O’Hearn was drafted out of Sam Houston State in 2014 after hitting just 18 home runs in his 3 years on the team. But since being drafted, O’Hearn has used the natural leverage in his swing to better tap into his best tool, his raw power. “I didn’t always hit for power when I was younger,” O’Hearn told Six Man Rotation. “In college, I was more of a gap to gap guy. I always focused on being able to hit line drives to all fields. So I think as I got older and into the Minor Leagues, I just got stronger and the home runs and doubles happened more.”

“The mindset was a little different in college because of the coaching. The home run wasn’t a huge part of my game or how we won games. When I got to the Royals organization, it was completely different. They wanted me to turn it loose.” Turn it loose is exactly what O’Hearn has done. Since being drafted he’s racked up over 80 home runs and nearly 100 doubles during his time in the minors. Perhaps the most impressive part of O’Hearn’s power is how he spreads the ball around to all fields. Below is O’Hearn’s spray chart from 2017.

(via mlbfarm.com)

It’s a real good looking spray chart. 13 of his 22 home runs from this past season went to left field while 5 went to dead center. Just 4 went out pull side, an area where a lot of power hitters make their living. But O’Hearn doesn’t approach an at-bat that way. “I think I’m at my best when I’m driving the ball to left center,” he said. “That’s something that’s a strength for me. There is nothing wrong with pull side homeruns, but I think it gives me an advantage to be able to hit for power to the opposite field. It’s kind of always been part of my game, I definitely work on it and in the game try to hit the ball where it’s pitched.”
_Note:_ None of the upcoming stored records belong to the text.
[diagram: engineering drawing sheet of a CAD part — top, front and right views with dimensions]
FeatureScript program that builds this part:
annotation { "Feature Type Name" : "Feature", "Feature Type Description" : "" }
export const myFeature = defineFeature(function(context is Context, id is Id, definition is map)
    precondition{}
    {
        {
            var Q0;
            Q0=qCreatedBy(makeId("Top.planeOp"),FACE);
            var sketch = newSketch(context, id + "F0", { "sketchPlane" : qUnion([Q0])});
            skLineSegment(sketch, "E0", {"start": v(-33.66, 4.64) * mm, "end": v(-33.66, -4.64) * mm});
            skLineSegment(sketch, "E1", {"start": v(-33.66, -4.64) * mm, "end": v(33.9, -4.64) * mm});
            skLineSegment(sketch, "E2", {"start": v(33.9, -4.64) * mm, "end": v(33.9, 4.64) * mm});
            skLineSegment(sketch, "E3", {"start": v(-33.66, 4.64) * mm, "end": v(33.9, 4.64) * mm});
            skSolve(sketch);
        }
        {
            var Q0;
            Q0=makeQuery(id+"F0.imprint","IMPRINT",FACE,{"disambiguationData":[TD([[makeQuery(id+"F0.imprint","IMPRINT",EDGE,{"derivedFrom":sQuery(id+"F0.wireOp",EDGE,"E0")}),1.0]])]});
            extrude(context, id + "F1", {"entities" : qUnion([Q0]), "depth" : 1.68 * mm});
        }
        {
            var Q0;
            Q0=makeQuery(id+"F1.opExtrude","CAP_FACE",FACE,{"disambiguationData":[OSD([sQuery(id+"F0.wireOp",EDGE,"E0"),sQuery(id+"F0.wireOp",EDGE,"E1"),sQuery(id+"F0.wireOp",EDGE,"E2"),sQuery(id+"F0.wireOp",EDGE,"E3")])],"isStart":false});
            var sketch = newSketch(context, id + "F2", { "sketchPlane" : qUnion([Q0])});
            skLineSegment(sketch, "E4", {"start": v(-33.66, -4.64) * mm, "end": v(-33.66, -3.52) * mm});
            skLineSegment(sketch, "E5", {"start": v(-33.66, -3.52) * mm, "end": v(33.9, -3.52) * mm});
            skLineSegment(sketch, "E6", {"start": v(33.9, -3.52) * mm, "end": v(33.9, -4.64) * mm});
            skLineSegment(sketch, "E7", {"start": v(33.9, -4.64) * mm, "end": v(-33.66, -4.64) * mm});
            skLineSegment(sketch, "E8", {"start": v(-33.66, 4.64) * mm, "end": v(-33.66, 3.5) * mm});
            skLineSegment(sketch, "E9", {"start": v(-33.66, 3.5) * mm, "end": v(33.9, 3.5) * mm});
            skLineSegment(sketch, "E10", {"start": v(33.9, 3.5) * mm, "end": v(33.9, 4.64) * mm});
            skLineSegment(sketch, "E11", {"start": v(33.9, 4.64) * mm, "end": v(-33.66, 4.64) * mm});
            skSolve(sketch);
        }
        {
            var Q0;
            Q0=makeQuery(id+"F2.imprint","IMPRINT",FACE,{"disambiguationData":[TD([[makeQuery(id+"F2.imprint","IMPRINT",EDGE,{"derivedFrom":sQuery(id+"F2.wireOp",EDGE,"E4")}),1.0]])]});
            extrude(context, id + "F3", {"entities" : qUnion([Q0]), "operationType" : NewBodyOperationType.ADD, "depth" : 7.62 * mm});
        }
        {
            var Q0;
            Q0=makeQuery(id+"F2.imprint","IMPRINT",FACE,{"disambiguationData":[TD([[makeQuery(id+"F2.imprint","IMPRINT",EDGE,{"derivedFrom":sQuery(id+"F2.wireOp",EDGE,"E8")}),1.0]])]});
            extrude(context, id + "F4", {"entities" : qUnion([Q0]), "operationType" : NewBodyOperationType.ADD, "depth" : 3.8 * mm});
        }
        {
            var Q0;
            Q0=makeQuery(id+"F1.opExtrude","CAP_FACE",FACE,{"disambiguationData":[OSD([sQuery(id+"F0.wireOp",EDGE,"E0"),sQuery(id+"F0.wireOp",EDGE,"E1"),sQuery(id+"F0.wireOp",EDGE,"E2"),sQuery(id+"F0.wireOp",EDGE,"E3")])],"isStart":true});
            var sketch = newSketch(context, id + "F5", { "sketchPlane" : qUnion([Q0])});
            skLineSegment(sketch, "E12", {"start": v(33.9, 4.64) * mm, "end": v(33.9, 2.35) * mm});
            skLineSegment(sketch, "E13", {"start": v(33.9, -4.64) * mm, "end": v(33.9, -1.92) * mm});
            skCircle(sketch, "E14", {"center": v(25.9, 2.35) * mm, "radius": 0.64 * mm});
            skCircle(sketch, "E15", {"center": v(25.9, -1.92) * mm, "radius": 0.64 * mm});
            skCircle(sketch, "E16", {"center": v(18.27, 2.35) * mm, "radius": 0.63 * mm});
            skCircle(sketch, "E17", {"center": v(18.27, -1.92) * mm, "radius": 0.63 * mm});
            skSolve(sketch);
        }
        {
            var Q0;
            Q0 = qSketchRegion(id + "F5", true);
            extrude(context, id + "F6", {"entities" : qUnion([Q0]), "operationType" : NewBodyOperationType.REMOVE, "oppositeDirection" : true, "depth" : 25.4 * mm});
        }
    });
Like all guys trying to make it to the bigs, however, O’Hearn’s road has been a bumpy one, with the most notable obstacle coming in the middle of August last season, when he was demoted from AAA Omaha to AA Northwest Arkansas mid year.

“In August, there were a lot of guys coming off of the DL and they were gonna need at bats in Omaha. We knew there was gonna be a move coming, but I never thought it would be me. Our assistant GM J.J. Picollo came into town and called me into the office. He basically gave me the option of staying there for the last two weeks and getting less at bats or going to AA and helping that team who was already going to play in the playoffs. So I took the at bats, and it was tough to get moved down after being with a team and being one of the middle of the order guys all year. I definitely had to swallow my pride. I realized that if this was gonna help me get to the big leagues and benefit me in the long run, then I had to do it and have the best attitude possible.”

But O’Hearn is ready to take over in Kansas City, whether it’s a spot in the outfield, or at 1B, filling the shoes of Eric Hosmer. “I know [starting for the Royals in 2018] is a possibility and it’s definitely a motivator this offseason. But at the same time I try to worry about that as little as possible because it’s out of my control. My goal going into spring training is to make in impact in the big leagues this year. That isn’t going to change and I will continue to do everything in my power this offseason and going into spring training to get there.”